Stata The Stata listserver
[Date Prev][Date Next][Thread Prev][Thread Next][Date index][Thread index]

st: RE: RE: mapping a value from 2 variables


From   Joly.Patrick@ic.gc.ca
To   statalist@hsphsun2.harvard.edu
Subject   st: RE: RE: mapping a value from 2 variables
Date   Fri, 26 Jul 2002 07:29:55 -0400

To recap this thread:  In response to my posting where I expressed my wish
to avoid explicit looping over observations to create a value label mapping
between a numeric variable and a string variable, Michael Blasnik suggested
the following approach:

Michael Blasnik wrote
[...]
>
> gen str1 cmd=""
> replace cmd="label define mylab
> "+string(nvar)+char(34)+svar+char(34)+"
> ,modify"
> outsheet cmd using cmd.do, nonames noquote
> drop cmd
>
> Then you can -run cmd-
>
> This approach just builds a string variable that has the label define
> commands and uses char(34) to insert quotes.  Of course, if you have
> repetitive values of nvar you should first collapse the
> dataset down to one
> obs for each nvar

Nick Cox had previously suggested
> > > I don't know of anything quite like this, but
> > > for once a looping over observations would seem
> > > to solve the problem:
> > >
> > > local N = _N
> > > forval i = 1/`N' {
> > >     local val = naics[`i']
> > >     local label = labelnaics[`i']
> > >     label def naicslab `val' "`label'" , modify
> > > }
> > >
> > > Nick
> > > n.j.cox@durham.ac.uk
> >


Nick already commented on Michael's solution, stating that although the
latter avoids explicit looping over observations, it nevertheless requires
converting a numeric variable to a string, something which Stata must
accomplish one observation at a time.

Michael's line of attack is to concatenate the -label define # "..."- into a
single variable which may then be sent to a text file via -outsheet-.  It
works.  However, my first reaction to it was that, given (Intercooled)
Stata's 80-character limit for string variables, the line

   replace cmd="label define mylab "+string(nvar)+  /*
         */     char(34)+svar+char(34)+",modify"

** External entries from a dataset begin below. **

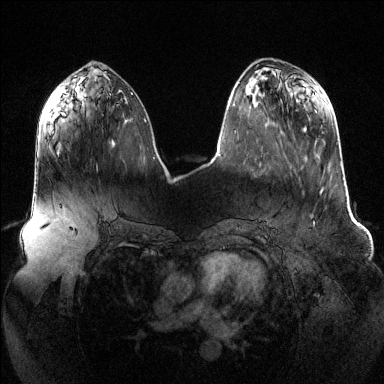
Breast MRI (dynamic contrast-enhanced), one axial slice; slice 48 of 144 in the series (ordered by position); dynamic contrast-enhanced series, time point 2 of 6 at this slice position (early post-contrast); 1.5 T; TE 1.6 ms, TR 4.6 ms; 1.2 mm slice thickness; 384 × 384 image matrix, field of view 390 × 390 mm. Female patient.
Structures marked on this image (semi-automatically segmented with operator editing):
- enhancing-tissue mask used for the functional tumour volume (all voxels passing the contrast-enhancement thresholds inside the analysis volume; usually the tumour): bounding box [x1, y1, x2, y2] px = [113, 119, 127, 144]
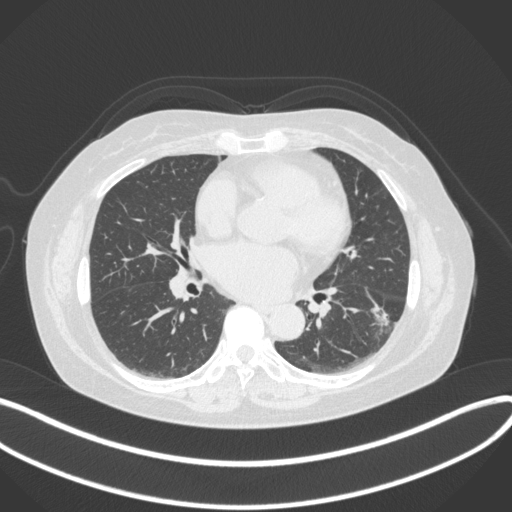
Chest CT, one axial slice. Slice 171 of 373 in the series (ordered by position). 120 kVp. Lung window (W 1500 / L -600 HU). 1 mm slice thickness. 512 × 512 image matrix. Female patient, age 67 years. Case-level facts recorded for this patient, not image findings: clinical TNM (as recorded): T1c N0 M0; histopathological grade: G2.
Annotated regions visible in this slice (rectangle marked by the reading radiologist):
- lung tumour (recorded histology: adenocarcinoma): bounding box <365,300,395,332> (left, top, right, bottom; pixels)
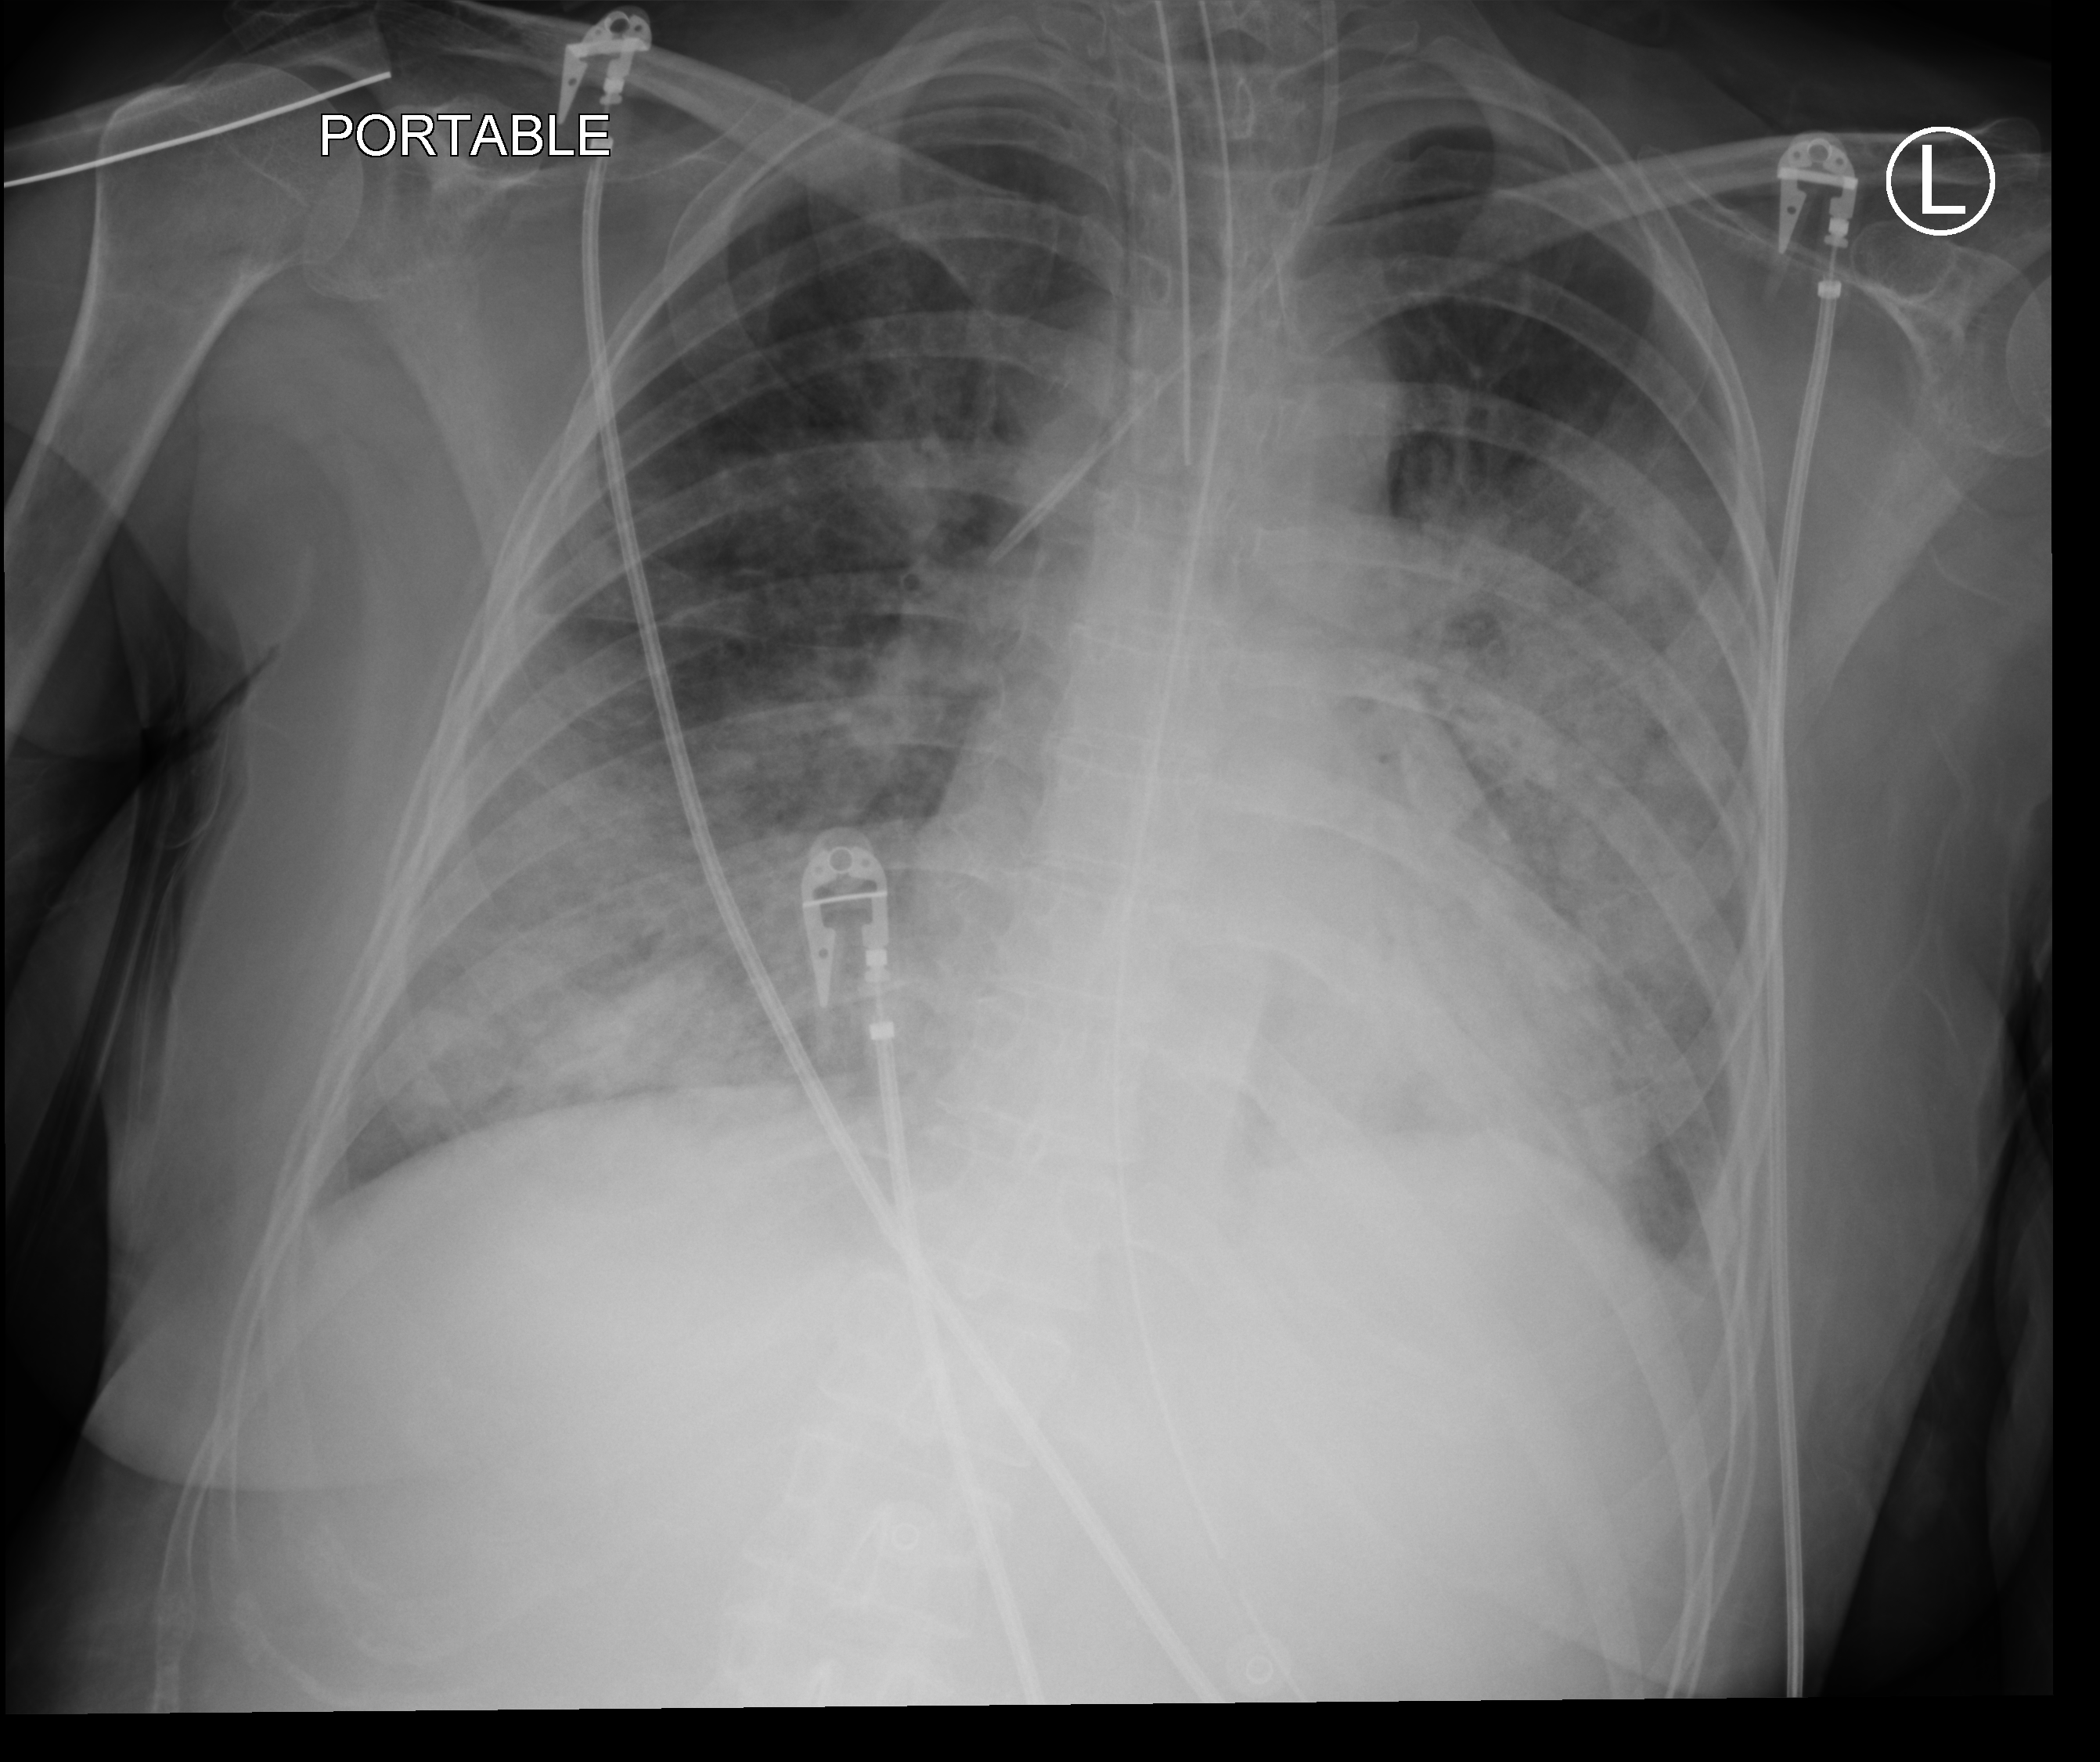
Chest X-ray (portable); anteroposterior (AP) projection. Patient hospitalised with COVID-19, aged 18–59 years.
From the hospital-stay record, not from the radiograph (when in the stay this image was taken is not recorded):
- admitted to intensive care during this hospital stay: yes
- mechanically ventilated during this hospital stay: yes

will impose a significant constraint on the length of the value label
(contained in variable _svar_).

I then realised that by saving the data in tab-delimited format as Michael
did, we can avoid the concatenation altogether since Stata doesn't really
complain when it encounters a tab character in a .do file.  The only
drawback I see so far is that we lose 4-character places for the value label
since we must add compound double quotes to the string variable.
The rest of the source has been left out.